Transcribed page contents:

--- START ---

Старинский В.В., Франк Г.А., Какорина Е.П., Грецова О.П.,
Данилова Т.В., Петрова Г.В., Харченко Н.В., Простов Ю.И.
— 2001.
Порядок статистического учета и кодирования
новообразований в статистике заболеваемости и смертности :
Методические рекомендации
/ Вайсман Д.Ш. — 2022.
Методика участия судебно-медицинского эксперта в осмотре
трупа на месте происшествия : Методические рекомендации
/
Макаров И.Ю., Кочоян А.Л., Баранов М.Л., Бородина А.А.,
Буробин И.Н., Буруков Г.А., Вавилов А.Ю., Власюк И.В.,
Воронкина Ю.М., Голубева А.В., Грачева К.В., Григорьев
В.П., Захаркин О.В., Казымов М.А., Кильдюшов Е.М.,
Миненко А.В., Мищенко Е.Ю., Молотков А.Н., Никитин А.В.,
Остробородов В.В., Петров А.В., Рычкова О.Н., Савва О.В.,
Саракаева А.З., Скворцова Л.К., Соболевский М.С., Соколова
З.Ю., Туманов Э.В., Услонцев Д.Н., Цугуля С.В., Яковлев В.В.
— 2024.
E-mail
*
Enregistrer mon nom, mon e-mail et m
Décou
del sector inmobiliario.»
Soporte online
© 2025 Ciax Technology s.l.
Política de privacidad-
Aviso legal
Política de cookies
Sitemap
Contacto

--- END ---
--- START ---

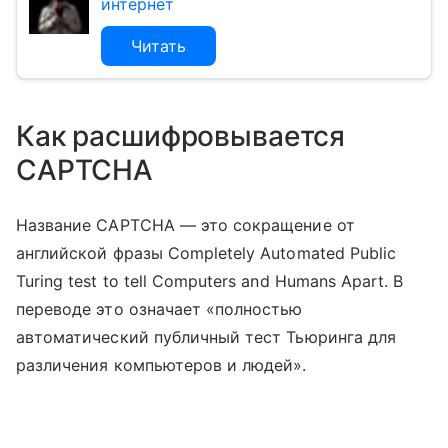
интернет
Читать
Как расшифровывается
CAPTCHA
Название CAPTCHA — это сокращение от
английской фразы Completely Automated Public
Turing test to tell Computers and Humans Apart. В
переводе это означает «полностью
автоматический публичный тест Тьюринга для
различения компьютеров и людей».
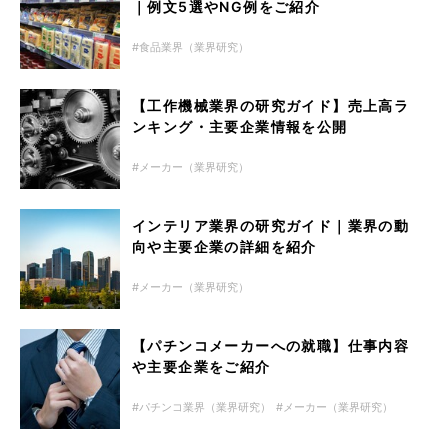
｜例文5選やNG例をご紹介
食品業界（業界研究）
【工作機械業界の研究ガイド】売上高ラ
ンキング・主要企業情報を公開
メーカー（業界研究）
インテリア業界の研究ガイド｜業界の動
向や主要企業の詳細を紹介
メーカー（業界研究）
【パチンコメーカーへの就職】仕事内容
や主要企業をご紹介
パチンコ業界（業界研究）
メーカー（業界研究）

--- END ---
--- START ---

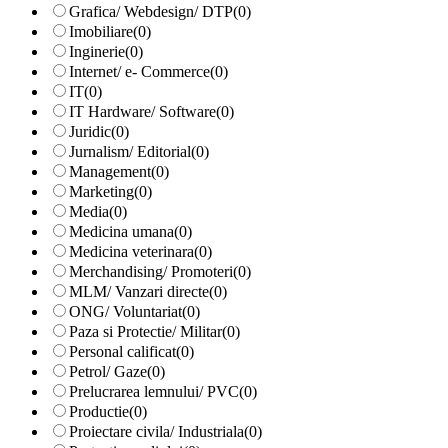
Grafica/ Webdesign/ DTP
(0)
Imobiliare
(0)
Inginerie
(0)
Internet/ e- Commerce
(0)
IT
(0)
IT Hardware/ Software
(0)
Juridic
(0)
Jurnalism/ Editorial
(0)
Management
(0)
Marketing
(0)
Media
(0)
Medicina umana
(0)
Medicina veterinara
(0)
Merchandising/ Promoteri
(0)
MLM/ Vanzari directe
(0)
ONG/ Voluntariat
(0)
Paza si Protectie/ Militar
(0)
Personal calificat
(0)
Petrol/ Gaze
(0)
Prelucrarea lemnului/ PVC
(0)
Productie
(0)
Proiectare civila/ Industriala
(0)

--- END ---

- [Work task] Among the entries above, find every line holding "рекомендации" and copy it.

- [Completed exercise]
Методические рекомендации
трупа на месте происшествия : Методические рекомендации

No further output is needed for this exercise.